The Pentagon said Monday that China turned down the US’s offer for Defense Secretary Lloyd Austin and his Chinese colleague Li Shangfu to meet in Singapore.

“Overnight, the PRC told the US that they have turned down our invitation for Secretary Austin to meet with PRC Minister of National Defense Li Shangfu in Singapore this week,” Pentagon spokesman Brigadier General Pat Ryder said in a statement, referring to the People’s Republic of China.

“The People’s Liberation Army’s (PLA) worrying unwillingness to have meaningful military-to-military talks won’t stop the Defense Department from trying to open lines of communication with the PRC,” Ryder said.

A senior US defense official said that China’s refusal was “just the latest in a long list of excuses.” He said that since 2021, China has “refused or failed to respond to over a dozen requests from the Department of Defense for key leader engagements, multiple requests for standing dialogues, and nearly ten working-level engagements.”

In 2018, the US government put sanctions on Li because he bought Russian weapons, but the Pentagon says that doesn’t stop Austin from doing business with him.

Austin will go to Singapore later this week to attend the Shangri-La Dialogue, a defense meeting where he met Li’s predecessor Wei Fenghe last June.

Austin and Wei met again in Cambodia later in 2022, but tensions between Washington and Beijing grew this year over issues like Taiwan and a supposed Chinese spy balloon that was shot down by a US warplane after flying over the country.
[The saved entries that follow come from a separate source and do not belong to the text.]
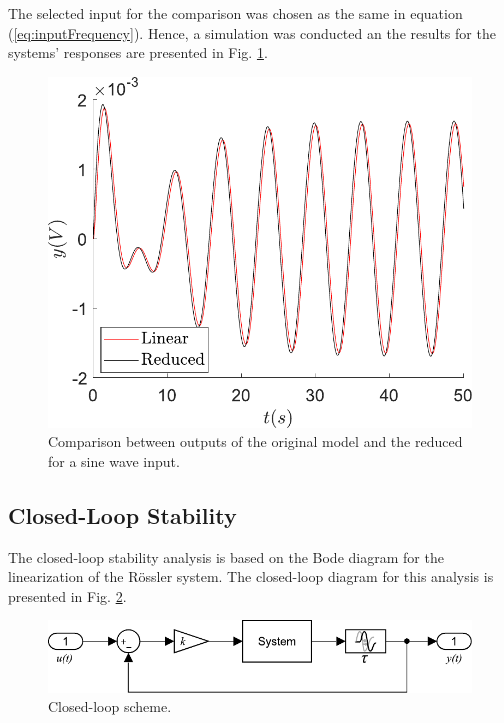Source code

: The selected input for the comparison was chosen as the same in equation (\ref{eq:inputFrequency}). Hence, a simulation was conducted an the results for the systems' responses are presented in Fig. \ref{fig:sinesOutput_Reduced}.

\begin{figure}[H]
    \centering
    \includegraphics[scale=0.45]{figs/sineOutput/Comp_lin_red_seno.pdf}
    \caption{Comparison between outputs of the original model and the reduced for a sine wave input.}
    \label{fig:sinesOutput_Reduced}
\end{figure}
\subsection{Closed-Loop Stability}
The closed-loop stability analysis is based on the Bode diagram for the linearization of the Rössler system. The closed-loop diagram for this analysis is presented in Fig. \ref{fig:closedloop}. 
\begin{figure}[H]
    \centering
    \includegraphics[scale=0.65]{figs/closedLoop.pdf}
    \caption{Closed-loop scheme.}
    \label{fig:closedloop}
\end{figure}

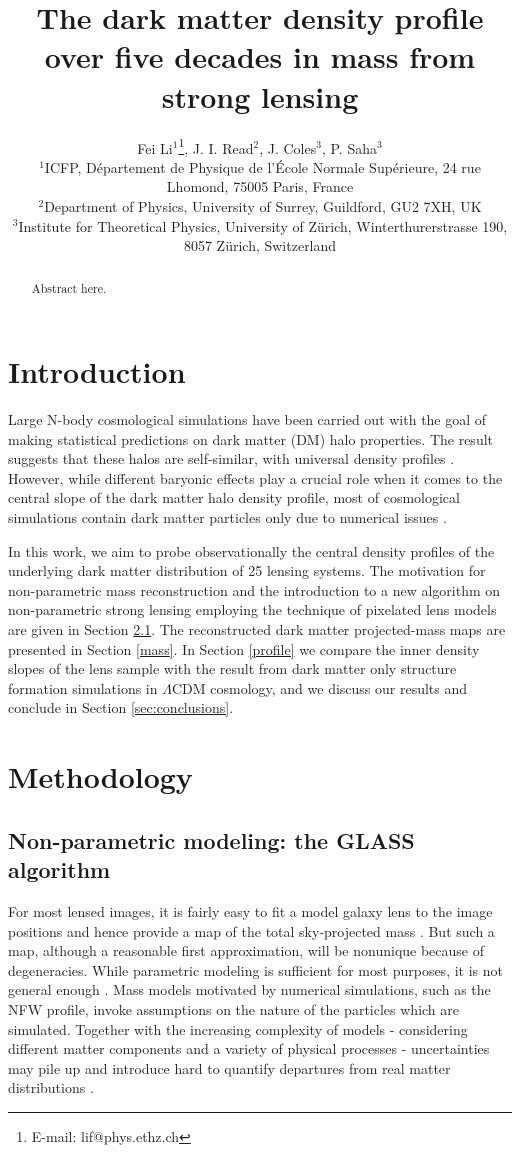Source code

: \documentclass[useAMS,usenatbib]{mn2e}
\title[The dark matter density profile over five decades in mass]{The dark matter density profile over five decades in mass from strong lensing}
\author[Li]{Fei Li$^1$\thanks{E-mail: lif@phys.ethz.ch}, J. I. Read$^2$, J. Coles$^3$, P. Saha$^3$\\
$^1$ICFP, D\'{e}partement de Physique de l'\'{E}cole Normale Sup\'{e}rieure, 24 rue Lhomond, 75005 Paris, France\\
$^2$Department of Physics, University of Surrey, Guildford, GU2 7XH, UK\\
$^3$Institute for Theoretical Physics, University of Z\"urich, Winterthurerstrasse 190, 8057 Z\"urich, Switzerland
}
\begin{document}
\maketitle

\begin{abstract}
Abstract here. 
\end{abstract}

\begin{keywords}
\end{keywords}

\section{Introduction}\label{sec:introduction}

Large N-body cosmological simulations have been carried out with the goal of making statistical predictions on dark matter (DM) halo properties. The result suggests that these halos are self-similar, with universal density profiles \citep[see e.g.,][]{Navarro, Diemand, Hayashi, Merritt, Graham, Moore}. However, while different baryonic effects play a crucial role when it comes to the central slope of the dark matter halo density profile, most of cosmological simulations contain dark matter particles only due to numerical issues \cite[see][]{Mayer}. 

In this work, we aim to probe observationally the central density profiles of the underlying dark matter distribution of 25 lensing systems. The motivation for non-parametric mass reconstruction and the introduction to a new algorithm on non-parametric strong lensing employing the technique of pixelated lens models are given in Section \ref{parametric}. The reconstructed dark matter projected-mass maps are presented in Section \ref{mass}. In Section \ref{profile} we compare the inner density slopes of the lens sample with the result from dark matter only structure formation simulations in $\Lambda$CDM cosmology, and we discuss our results and conclude in Section \ref{sec:conclusions}.




\section{Methodology}\label{sec:method}
\subsection{Non-parametric modeling: the GLASS algorithm}\label{parametric}
For most lensed images, it is fairly easy to fit a model galaxy lens to the image positions and hence provide a map of the total sky-projected mass \citep{IF}. But such a map, although a reasonable first approximation, will be nonunique because of degeneracies. While parametric modeling is sufficient for most purposes, it is not general enough \citep{Kneib, Nata}. Mass models motivated by numerical simulations, such as the NFW profile, invoke assumptions on the nature of the particles which are simulated. Together with the increasing complexity of models - considering different matter components and a variety of physical processes - uncertainties may pile up and introduce hard to quantify departures from real matter distributions \citep{DL}. 
\end{document}
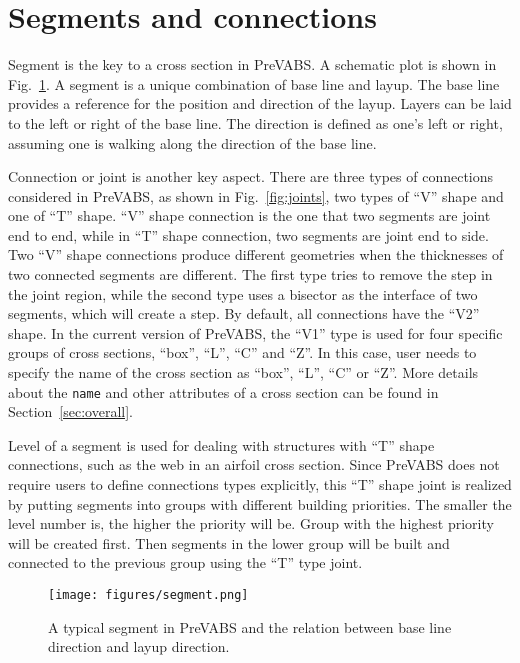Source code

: \documentclass{book}
\begin{document}
\section{Segments and connections}
\label{sec:segment}

Segment is the key to a cross section in PreVABS. A schematic plot is 
shown in Fig.~\ref{fig:segment}. A segment is a unique combination of 
base line and layup. The base line provides a reference for the position 
and direction of the layup. Layers can be laid to the left or right of 
the base line. The direction is defined as one's left or right, assuming 
one is walking along the direction of the base line.

Connection or joint is another key aspect. There are three types of 
connections considered in PreVABS, as shown in Fig.~\ref{fig:joints}, 
two types of ``V'' shape and one of ``T'' shape. ``V'' shape connection 
is the one that two segments are joint end to end, while in ``T'' shape 
connection, two segments are joint end to side. Two ``V'' shape connections 
produce different geometries when the thicknesses of two connected segments 
are different. The first type tries to remove the step in the joint region, 
while the second type uses a bisector as the interface of two segments, 
which will create a step. By default, all connections have the ``V2'' shape. 
In the current version of PreVABS, the ``V1'' type is used for four 
specific groups of cross sections, ``box'', ``L'', ``C'' and ``Z''. 
In this case, user needs to specify the name of the cross section as 
``box'', ``L'', ``C'' or ``Z''. More details about the \lstinline{name} 
and other attributes of a cross section can be found in Section~\ref{sec:overall}.

Level of a segment is used for dealing with structures with ``T'' shape 
connections, such as the web in an airfoil cross section. Since PreVABS 
does not require users to define connections types explicitly, this ``T'' 
shape joint is realized by putting segments into groups with different 
building priorities. The smaller the level number is, the higher the 
priority will be. Group with the highest priority will be created first. 
Then segments in the lower group will be built and connected to the 
previous group using the ``T'' type joint.

\begin{figure}
  \centerline{\texttt{[image: figures/segment.png]}}
  \caption{A typical segment in PreVABS and the relation between base line direction and layup direction.}
  \label{fig:segment}
\end{figure}
\end{document}
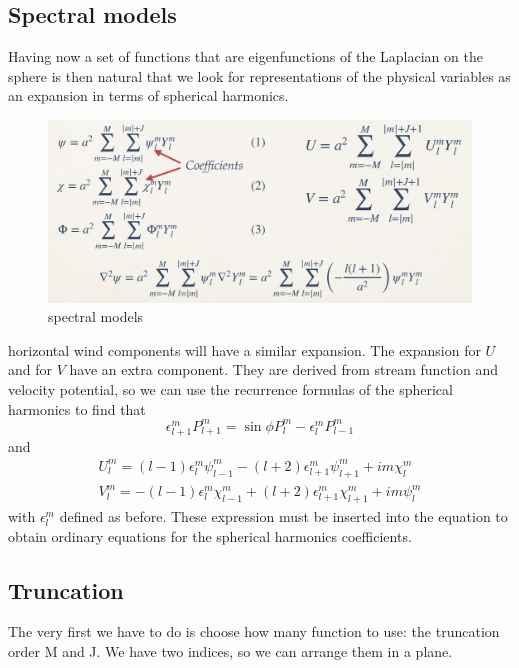 \subsection{Spectral models}
Having now a set of functions that are eigenfunctions of the Laplacian on the sphere is then natural that we look for representations of the physical variables as an expansion in terms of spherical harmonics.

\begin{figure}[h!]
	\centering
	\includegraphics[width=0.5\linewidth]{uploads/Screenshot 2024-11-17 203102.png}
	\caption{spectral models}
	\label{fig:enter-label}
\end{figure}
horizontal wind components will have a similar expansion. The expansion for $U$ and for $V$ have an extra component. They are derived from stream function and velocity potential, so we can use the recurrence formulas of the spherical harmonics to find that
$$\epsilon_{l+1}^mP_{l+1}^m=\sin\phi P^m_l-\epsilon_l^mP^m_{l-1}$$
and
\begin{align*}
	U_l^m=(l-1)\epsilon_l^m\psi^m_{l-1}-(l+2)\epsilon_{l+1}^m\psi_{l+1}^m+im\chi_l^m \\
	V_l^m=-(l-1)\epsilon_l^m\chi_{l-1}^m+(l+2)\epsilon_{l+1}^m\chi_{l+1}^m+im\psi_l^m
\end{align*}
with $\epsilon_l^m$ defined as before.
These expression must be inserted into the equation to obtain ordinary equations for the spherical harmonics coefficients.
\subsection{Truncation}
The very first we have to do is choose how many function to
use: the truncation order M and J. We have two indices, so
we can arrange them in a plane.


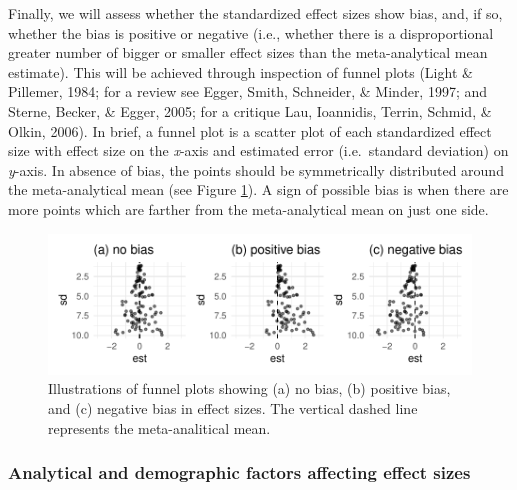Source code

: \documentclass[
  english,
  man,floatsintext]{apa6}
\begin{document}
Finally, we will assess whether the standardized effect sizes show bias, and, if so, whether the bias is positive or negative (i.e., whether there is a disproportional greater number of bigger or smaller effect sizes than the meta-analytical mean estimate).
This will be achieved through inspection of funnel plots (Light \& Pillemer, 1984; for a review see Egger, Smith, Schneider, \& Minder, 1997; and Sterne, Becker, \& Egger, 2005; for a critique Lau, Ioannidis, Terrin, Schmid, \& Olkin, 2006).
In brief, a funnel plot is a scatter plot of each standardized effect size with effect size on the \emph{x}-axis and estimated error (i.e.~standard deviation) on \emph{y}-axis.
In absence of bias, the points should be symmetrically distributed around the meta-analytical mean (see Figure \ref{fig:funnel-plot}).
A sign of possible bias is when there are more points which are farther from the meta-analytical mean on just one side.

\begin{figure}
\centering
\includegraphics{Draft_RR_files/figure-latex/funnel-plot-1.pdf}
\caption{\label{fig:funnel-plot}Illustrations of funnel plots showing (a) no bias, (b) positive bias, and (c) negative bias in effect sizes. The vertical dashed line represents the meta-analitical mean.}
\end{figure}

\hypertarget{ana-factors}{%
\subsubsection{Analytical and demographic factors affecting effect sizes}\label{ana-factors}}
\end{document}
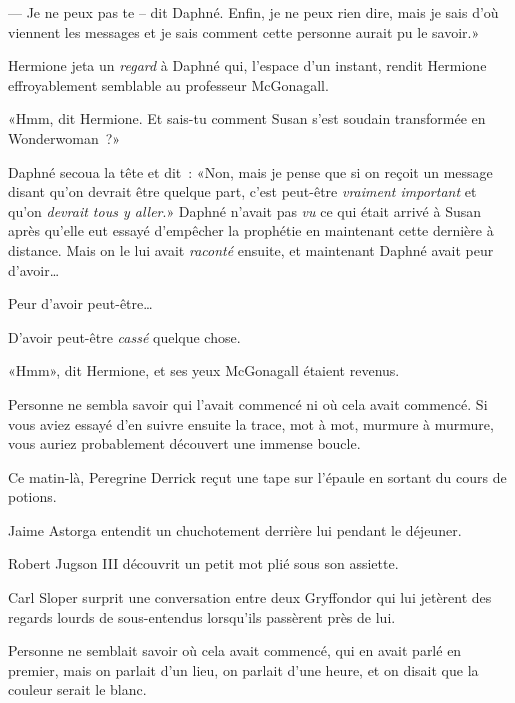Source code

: --- Je ne peux pas te -- dit Daphné. Enfin, je ne peux rien dire, mais je sais d'où viennent les messages et je sais comment cette personne aurait pu le savoir.»

Hermione jeta un \emph{regard} à Daphné qui, l'espace d'un instant, rendit Hermione effroyablement semblable au professeur McGonagall.

«Hmm, dit Hermione. Et sais-tu comment Susan s'est soudain transformée en Wonderwoman~?»

Daphné secoua la tête et dit~: «Non, mais je pense que si on reçoit un message disant qu'on devrait être quelque part, c'est peut-être \emph{vraiment important} et qu'on \emph{devrait tous y aller}.» Daphné n'avait pas \emph{vu} ce qui était arrivé à Susan après qu'elle eut essayé d'empêcher la prophétie en maintenant cette dernière à distance. Mais on le lui avait \emph{raconté} ensuite, et maintenant Daphné avait peur d'avoir…

Peur d'avoir peut-être…

D'avoir peut-être \emph{cassé} quelque chose.

«Hmm», dit Hermione, et ses yeux McGonagall étaient revenus.

\later

Personne ne sembla savoir qui l'avait commencé ni où cela avait commencé. Si vous aviez essayé d'en suivre ensuite la trace, mot à mot, murmure à murmure, vous auriez probablement découvert une immense boucle.

Ce matin-là, Peregrine Derrick reçut une tape sur l'épaule en sortant du cours de potions.

Jaime Astorga entendit un chuchotement derrière lui pendant le déjeuner.

Robert Jugson III découvrit un petit mot plié sous son assiette.

Carl Sloper surprit une conversation entre deux Gryffondor qui lui jetèrent des regards lourds de sous-entendus lorsqu'ils passèrent près de lui.

Personne ne semblait savoir où cela avait commencé, qui en avait parlé en premier, mais on parlait d'un lieu, on parlait d'une heure, et on disait que la couleur serait le blanc.

\later

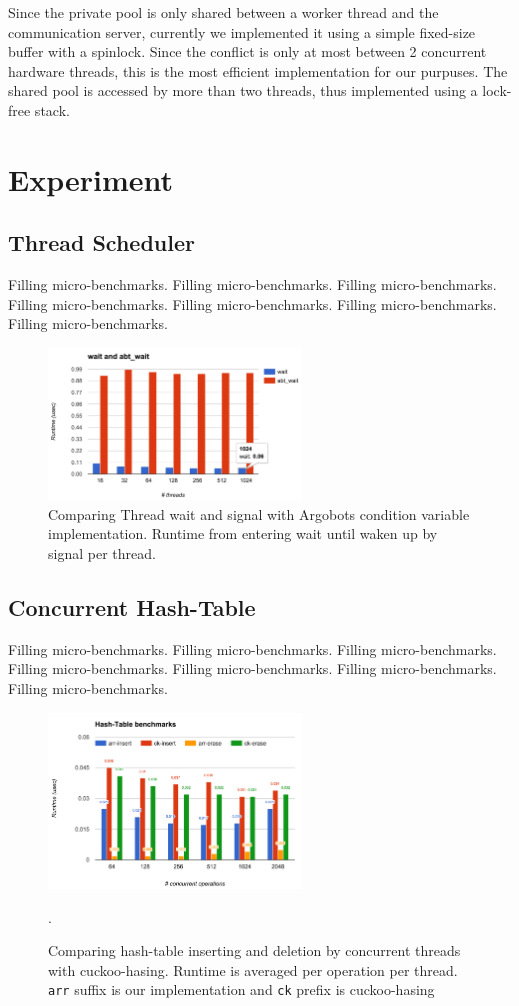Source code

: \documentclass{sig-alternate-05-2015}
\begin{document}
Since the private pool is only shared between a worker thread and the
communication server, currently we implemented it using a simple fixed-size
buffer with a spinlock. Since the conflict is only at most between 2 concurrent
hardware threads, this is the most efficient implementation for our purpuses.
The shared pool is accessed by more than two threads, thus implemented using a
lock-free stack.

\section{Experiment}
\subsection{Thread Scheduler}
Filling micro-benchmarks.
Filling micro-benchmarks.
Filling micro-benchmarks.
Filling micro-benchmarks.
Filling micro-benchmarks.
Filling micro-benchmarks.
Filling micro-benchmarks.

\begin{figure}[h]
  \centering 
  \includegraphics[width=0.6\textwidth]{fig/thread.png}
  \caption{Comparing Thread wait and signal with Argobots condition variable
  implementation. Runtime from entering wait until waken up by signal per thread.}
\end{figure}

\subsection{Concurrent Hash-Table}
Filling micro-benchmarks.
Filling micro-benchmarks.
Filling micro-benchmarks.
Filling micro-benchmarks.
Filling micro-benchmarks.
Filling micro-benchmarks.
Filling micro-benchmarks.


\begin{figure}[h!]
  \centering 
  \includegraphics[width=0.6\textwidth]{fig/hashtbl.png}
  \caption{Comparing hash-table inserting and deletion by concurrent threads
    with cuckoo-hasing.  Runtime is averaged per operation per thread.
    \texttt{arr} suffix is our implementation and \texttt{ck} prefix is cuckoo-hasing}.
\end{figure}
\end{document}
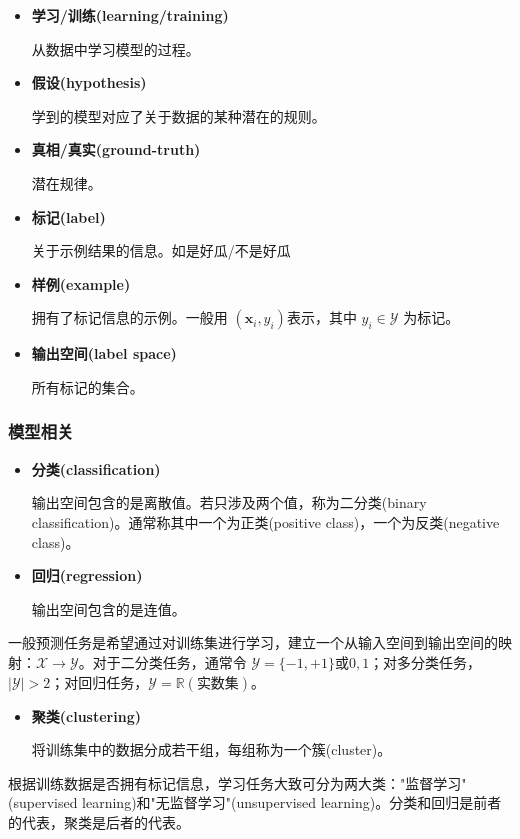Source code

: \begin{itemize}
    \item \textbf{学习/训练(learning/training) }
    
    从数据中学习模型的过程。
    \item \textbf{假设(hypothesis)}
    
    学到的模型对应了关于数据的某种潜在的规则。
    \item \textbf{真相/真实(ground-truth)}
    
    潜在规律。
    \item \textbf{标记(label)}
    
    关于示例结果的信息。如是好瓜/不是好瓜
    \item \textbf{样例(example)}
    
    拥有了标记信息的示例。一般用 $(\bm{x}_i,y_i)$表示，其中 $y_i \in \mathcal{Y}$ 为标记。
    \item \textbf{输出空间(label space)}
    
    所有标记的集合。
\end{itemize}

\subsubsection{模型相关}

\begin{itemize}
    \item \textbf{分类(classification)}
    
    输出空间包含的是离散值。若只涉及两个值，称为二分类(binary classification)。通常称其中一个为正类(positive class)，一个为反类(negative class)。
    \item \textbf{ 回归(regression)}
    
    输出空间包含的是连值。
\end{itemize}

一般预测任务是希望通过对训练集进行学习，建立一个从输入空间到输出空间的映射：$\mathcal{X} \rightarrow \mathcal{Y}$。对于二分类任务，通常令 $\mathcal{Y} = \{-1,+1\} \text{或} {0,1}$；对多分类任务，$|\mathcal{Y}|>2$；对回归任务，$\mathcal{Y} = \mathbb{R}(\text{实数集})$。

\begin{itemize}
    \item \textbf{聚类(clustering)}
    
    将训练集中的数据分成若干组，每组称为一个簇(cluster)。
\end{itemize}

根据训练数据是否拥有标记信息，学习任务大致可分为两大类："监督学习"(supervised learning)和"无监督学习"(unsupervised learning)。分类和回归是前者的代表，聚类是后者的代表。

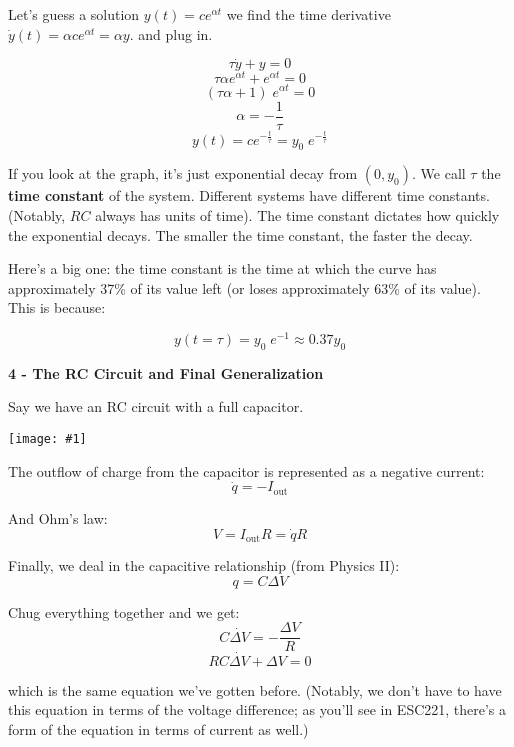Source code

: \documentclass{article}
\newcommand{\bicture}[1]{\begin{center}
    {\texttt{[image: \#1]}}
\end{center}}
\begin{document}
\begin{onehalfspacing}
\begin{flushleft}
\medskip

Let's guess a solution \(y(t) = ce^{\alpha t}\) we find the time derivative \(\dot{y}(t) = \alpha ce^{\alpha t} = \alpha y\). and plug in.

\vspace{-0.1in}
\[\tau \dot{y} + y = 0\]
\[\tau \alpha e^{\alpha t} + e^{\alpha t} = 0\]
\[(\tau \alpha + 1) \; e^{\alpha t} = 0\]
\[\alpha = -\frac{1}{\tau}\]
\[y(t) = ce^{-\frac{t}{\tau}} = y_0 \; e^{-\frac{t}{\tau}}\]

If you look at the graph, it's just exponential decay from \((0, y_0)\). We call \(\tau\) the \textbf{time constant} of the system. Different systems have different time constants. (Notably, \(RC\) always has units of time). The time constant dictates how quickly the exponential decays. The smaller the time constant, the faster the decay.

\medskip

Here's a big one: the time constant is the time at which the curve has approximately 37\% of its value left (or loses approximately 63\% of its value). This is because:

\vspace{-0.1in}
\[y(t=\tau) = y_0 \; e^{-1} \approx 0.37 y_0\]

\bigskip
\large\textbf{4 - The RC Circuit and Final Generalization} \\
\normalsize

Say we have an RC circuit with a full capacitor. 

\bicture{2_rc}

The outflow of charge from the capacitor is represented as a negative current:
\vspace{-0.1in}
\[\dot{q} = -I_\text{out}\]

And Ohm's law:
\vspace{-0.1in}
\[V = I_\text{out} R = \dot{q} R\]

Finally, we deal in the capacitive relationship (from Physics II):
\vspace{-0.1in}
\[q = C\Delta V\]

Chug everything together and we get:
\vspace{-0.1in}
\[C\dot{\Delta V} = -\frac{\Delta V}{R}\]
\[\boxed{RC \dot{\Delta V} + \Delta V = 0}\]

which is the same equation we've gotten before. (Notably, we don't have to have this equation in terms of the voltage difference; as you'll see in ESC221, there's a form of the equation in terms of current as well.)


\end{flushleft}
\end{onehalfspacing}
\end{document}
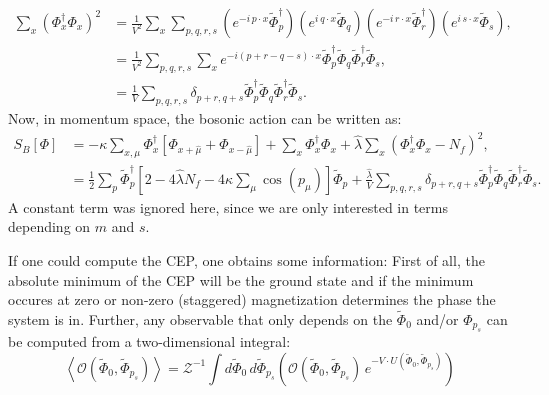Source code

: % 
\begin{align}
 \sum\limits_{x} \left( \Phi_x^{\dagger} \Phi_x \right)^2 &= 
                     \frac{1}{V^2}  \sum\limits_{x}  \sum\limits_{p,q,r,s}  
                     \left( e^{-i\, p \cdot x}  \tilde\Phi_p^{\dagger} \right) \left( e^{i\, q \cdot x}  \tilde\Phi_{q} \right)
                     \left( e^{-i\, r \cdot x}  \tilde\Phi_r^{\dagger} \right) \left( e^{i\, s \cdot x}  \tilde\Phi_{s} \right), \nonumber \\
                  &= \frac{1}{V^2}  \sum\limits_{p,q,r,s}  
                     \sum\limits_{x}  e^{ -i (p + r - q - s) \cdot x }  \tilde\Phi_p^{\dagger} \tilde\Phi_q \tilde\Phi_r^{\dagger} \tilde\Phi_s,
                     \nonumber \\
                  &= \frac{1}{V}\sum\limits_{p,q,r,s} \delta_{p+r,q+s} \tilde\Phi_p^{\dagger} \tilde\Phi_q \tilde\Phi_r^{\dagger} \tilde\Phi_s 
                      \label{eq:FourierTrafoPhiToTheFour}.
\end{align}
%
Now, in momentum space, the bosonic action can be written as:
\begin{align}
 S_B[\Phi] &= -\kappa  \sum\limits_{x,\mu}  \Phi_x^{\dagger}  \left[ \Phi_{x+\hat\mu} + \Phi_{x-\hat\mu} \right] 
              + \sum\limits_x \Phi_x^{\dagger} \Phi_x 
              + \hat{\lambda}  \sum\limits_x \left( \Phi_x^{\dagger} \Phi_x - N_f\right)^2, \nonumber \\
           &=  \frac{1}{2}  \sum\limits_{p}  \tilde\Phi_p^{\dagger}  
              \left[ 2 - 4 \hat\lambda N_f - 4 \kappa \sum_{\mu} \cos(p_{\mu}) \right]  \tilde\Phi_p
              + \frac{\hat\lambda}{V} \sum\limits_{p,q,r,s} \delta_{p+r,q+s} \tilde\Phi_p^{\dagger} \tilde\Phi_q \tilde\Phi_r^{\dagger} \tilde\Phi_s .
\end{align}
A constant term was ignored here, since we are only interested in terms depending on $m$ and $s$.
%
% 

If one could compute the CEP, one obtains some information: First of all, the absolute minimum of the CEP will be the ground state and if the 
minimum occures at zero or non-zero (staggered) magnetization determines the phase the system is in. Further, any observable that only depends on 
the $\tilde \Phi_0$ and/or $\Phi_{p_s}$ can be computed from a two-dimensional integral:
\begin{equation}\label{eq:obsFromCEP}
 \left< \mathcal{O}(\tilde \Phi_0,\tilde \Phi_{p_s}) \right > = 
      \mathcal{Z}^{-1} \int d \tilde \Phi_0\, d \tilde \Phi_{p_s} 
      \left( \mathcal{O}(\tilde \Phi_0,\tilde \Phi_{p_s})\, e^{-V\cdot U(\tilde \Phi_0,\tilde \Phi_{p_s})} \right)
\end{equation}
Austin and other US officials have been working to strengthen alliances and relationships in Asia as a way to counter Beijing’s more assertive moves. There have also been some small signs that the two sides are trying to cool things down.

This month, US National Security Advisor Jake Sullivan met with top Chinese diplomat Wang Yi in Vienna. Recently, President Joe Biden said that relations between Washington and Beijing should warm up “very soon,” naming the incident with the spy balloon as one thing that had made things worse.